_GOALS_
1 – Answer these questions on the beach-day account.
(a) What did the three guys on bikes have with them?
(b) What was the admission fee at the dance club?
(c) Around what time did the group head back?
2 – Rewrite the listing from its first line through the line containing "state / province: Santander", changing "collector number" to "field number" and leaving everything else unchanged.

_SELECTED EXTRACT_
+===+

When we went to beach I told them to go in the water first and i would stay with the bags. I was there reading and after a while a teenager came up to me and asked me if i had money and i said no. he was like, ¨You don´t have any money?¨ and I told him that we just came to swim and didn´t bring anything. He kept looking at the bags and I thought that he was maybe going to grab one and run or something. Again he asked if I had money and again I told him ¨no¨. He then was like ¨Dame 100 pesos¨ (Give me 100 Lempiras which is $5). With attitude I told him that we didn´t have anything and he finally went away. I seriously thought that he was going to either take one of the bags or just flat out rob me, but he didn´t . About a minute later 3 other guys came up on their bikes with a soccer ball and started playing nearby. I was glad, in case that kid decided to come back. The water was really nice though, nice and warm with some waves. It was fun. After that I went to the old train station and searched for some old steam engines, but was unsuccessful. We had pizza by the water, then ice cream and went back to the hotel to shower. Once again we went down to the restaurant, played cards and had a frozen Margarita, mmmm. Around 10pm we decided to check out the night scene in town and at first couldn´t find anything open except some really shady looking place on the beach. We walked a bit more and could hear 2 different types of music coming from around the corner and searched it out. One place was a dance club with an admission fee of $1.50 and the other place was an open air establishment with Garifuna music playing (music with a lot of drums with African influences-good stuff.) I went into the club with the permission of the bouncer to check it out. People were dancing and some sitting and the music was just regular latina music. Tim said that he´d have to have a beer before he could dance so we went to the Garifuna music place first. Somehow we found the only gay bar in town. We had our first beer and hopped over to the the club. There was a 3 man band playing different types of music: merengue, salsa, ranchero. We stayed for a bit, danced to one song and headed back around 1am.

+===+

(Dataset records)
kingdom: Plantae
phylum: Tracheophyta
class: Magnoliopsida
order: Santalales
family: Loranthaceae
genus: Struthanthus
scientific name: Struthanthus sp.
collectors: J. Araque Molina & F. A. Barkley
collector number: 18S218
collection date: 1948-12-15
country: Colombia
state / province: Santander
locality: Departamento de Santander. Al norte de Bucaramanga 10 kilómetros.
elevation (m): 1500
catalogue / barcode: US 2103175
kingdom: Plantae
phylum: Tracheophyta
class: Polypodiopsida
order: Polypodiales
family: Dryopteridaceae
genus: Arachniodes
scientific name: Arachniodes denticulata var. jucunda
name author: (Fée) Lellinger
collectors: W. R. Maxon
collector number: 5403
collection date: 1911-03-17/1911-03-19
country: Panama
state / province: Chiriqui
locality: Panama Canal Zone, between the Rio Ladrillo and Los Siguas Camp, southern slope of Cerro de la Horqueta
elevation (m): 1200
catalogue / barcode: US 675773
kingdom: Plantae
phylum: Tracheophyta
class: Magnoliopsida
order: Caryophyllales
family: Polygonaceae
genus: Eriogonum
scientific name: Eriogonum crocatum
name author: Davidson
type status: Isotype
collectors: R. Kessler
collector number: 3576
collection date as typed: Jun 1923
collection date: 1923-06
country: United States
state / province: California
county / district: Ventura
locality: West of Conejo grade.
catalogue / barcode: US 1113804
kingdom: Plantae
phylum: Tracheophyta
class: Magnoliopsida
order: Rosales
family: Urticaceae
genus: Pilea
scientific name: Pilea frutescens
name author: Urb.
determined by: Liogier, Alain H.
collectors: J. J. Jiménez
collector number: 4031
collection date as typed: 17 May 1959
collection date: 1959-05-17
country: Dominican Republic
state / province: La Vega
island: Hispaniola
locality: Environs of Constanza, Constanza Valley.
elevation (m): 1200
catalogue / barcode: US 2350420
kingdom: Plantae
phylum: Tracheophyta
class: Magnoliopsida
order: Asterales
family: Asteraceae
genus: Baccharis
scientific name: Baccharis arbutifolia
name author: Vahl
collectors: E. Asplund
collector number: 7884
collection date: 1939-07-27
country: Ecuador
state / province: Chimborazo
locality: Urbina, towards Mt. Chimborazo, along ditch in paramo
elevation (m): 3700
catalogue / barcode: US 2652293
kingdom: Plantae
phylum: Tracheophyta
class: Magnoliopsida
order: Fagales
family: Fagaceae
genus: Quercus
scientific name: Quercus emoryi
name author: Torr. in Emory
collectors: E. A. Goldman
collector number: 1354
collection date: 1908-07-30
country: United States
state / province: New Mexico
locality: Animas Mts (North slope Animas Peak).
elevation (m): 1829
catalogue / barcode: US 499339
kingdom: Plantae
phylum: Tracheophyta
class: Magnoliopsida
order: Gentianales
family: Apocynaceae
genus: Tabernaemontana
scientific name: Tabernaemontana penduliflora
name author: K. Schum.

+===+

_ANSWER SET_
1 –
(a) A soccer ball
(b) $1.50
(c) Around 1am

2 –
kingdom: Plantae
phylum: Tracheophyta
class: Magnoliopsida
order: Santalales
family: Loranthaceae
genus: Struthanthus
scientific name: Struthanthus sp.
collectors: J. Araque Molina & F. A. Barkley
field number: 18S218
collection date: 1948-12-15
country: Colombia
state / province: Santander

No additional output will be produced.